--- ASSIGNMENT ---
Some lines hold the string "lettered". Copy all of them from the material that follows.

--- EXTRACTED ENTRIES ---
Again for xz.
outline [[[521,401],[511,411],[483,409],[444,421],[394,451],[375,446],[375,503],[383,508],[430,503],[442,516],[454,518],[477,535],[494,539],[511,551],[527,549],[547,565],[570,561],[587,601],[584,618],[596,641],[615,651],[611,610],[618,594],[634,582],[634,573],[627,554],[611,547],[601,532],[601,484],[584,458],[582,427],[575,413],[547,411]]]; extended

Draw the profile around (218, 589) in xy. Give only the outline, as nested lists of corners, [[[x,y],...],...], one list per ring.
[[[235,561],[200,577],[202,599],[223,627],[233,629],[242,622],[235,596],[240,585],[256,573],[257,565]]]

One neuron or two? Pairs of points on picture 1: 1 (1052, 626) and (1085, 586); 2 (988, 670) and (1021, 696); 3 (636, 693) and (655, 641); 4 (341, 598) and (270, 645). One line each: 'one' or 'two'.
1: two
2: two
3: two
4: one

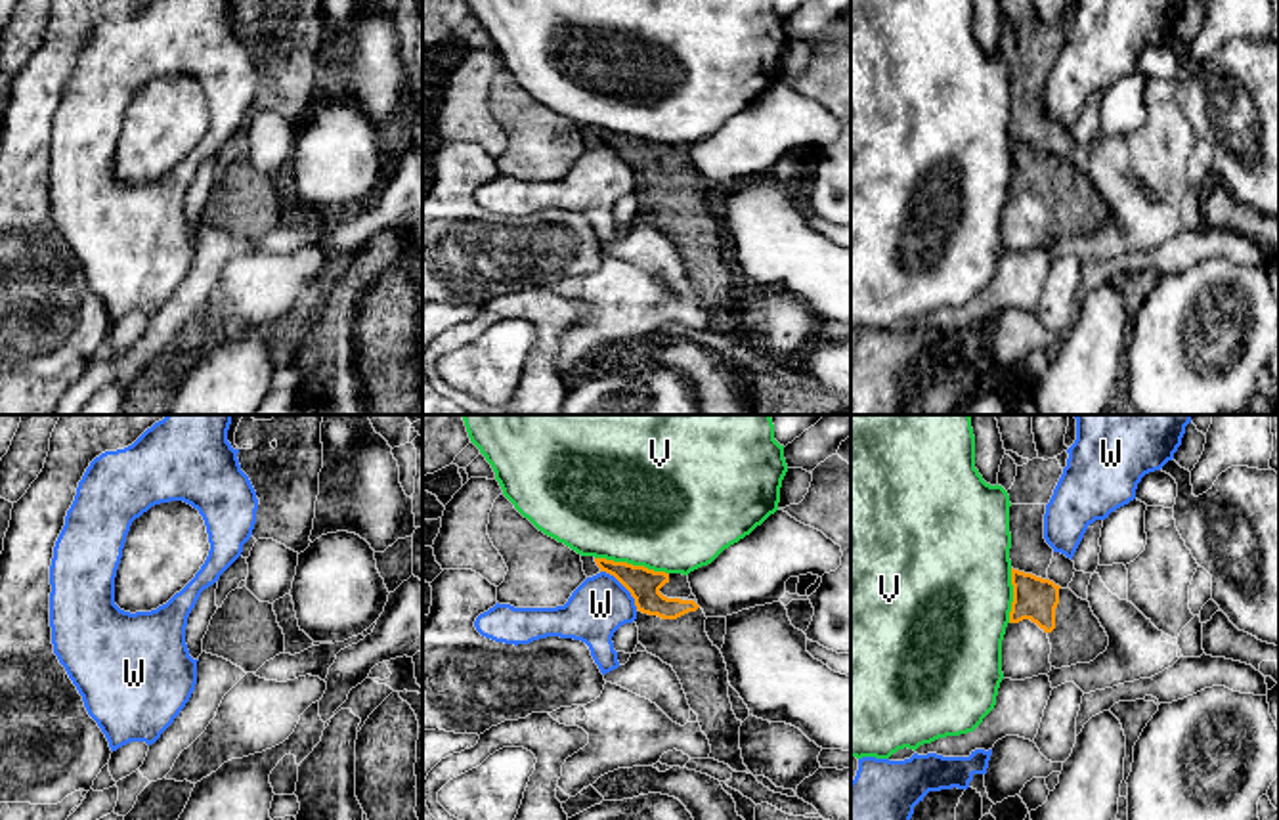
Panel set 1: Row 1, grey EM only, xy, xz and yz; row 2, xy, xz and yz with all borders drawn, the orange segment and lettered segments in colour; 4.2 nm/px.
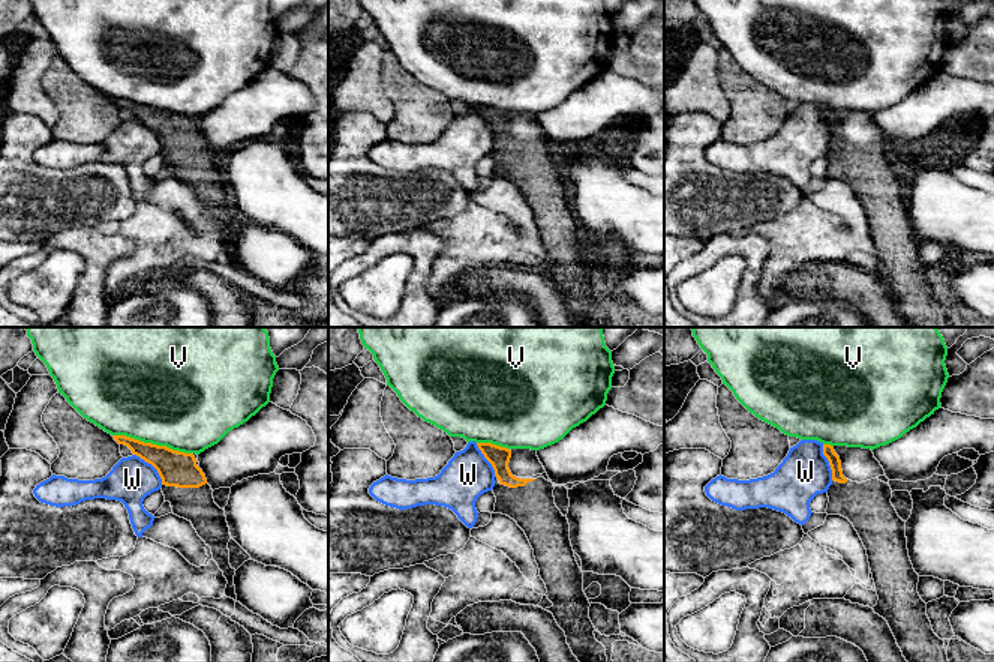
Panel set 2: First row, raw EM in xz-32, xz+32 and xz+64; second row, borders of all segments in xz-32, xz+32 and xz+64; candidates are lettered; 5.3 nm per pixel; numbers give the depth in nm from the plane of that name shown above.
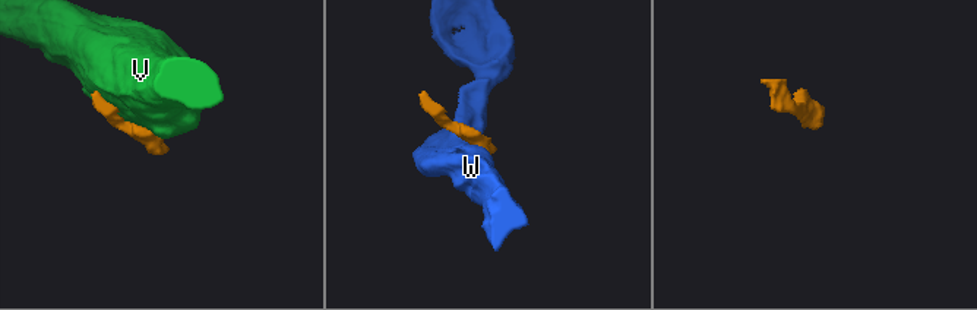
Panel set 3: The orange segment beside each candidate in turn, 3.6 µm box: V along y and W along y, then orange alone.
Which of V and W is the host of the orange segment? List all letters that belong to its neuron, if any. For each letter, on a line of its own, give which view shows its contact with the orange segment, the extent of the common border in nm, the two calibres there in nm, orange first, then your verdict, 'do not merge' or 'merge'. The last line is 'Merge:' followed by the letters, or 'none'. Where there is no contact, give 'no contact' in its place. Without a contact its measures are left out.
V: meets orange in xz; contact 320 nm long; 140 nm thick on the orange side, 500 nm on the other; do not merge
W: meets orange in xz; contact 220 nm long; 140 nm thick on the orange side, 240 nm on the other; do not merge
Merge: none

--- ANSWER ---
Panel set 1: Row 1, grey EM only, xy, xz and yz; row 2, xy, xz and yz with all borders drawn, the orange segment and lettered segments in colour; 4.2 nm/px.
Panel set 2: First row, raw EM in xz-32, xz+32 and xz+64; second row, borders of all segments in xz-32, xz+32 and xz+64; candidates are lettered; 5.3 nm per pixel; numbers give the depth in nm from the plane of that name shown above.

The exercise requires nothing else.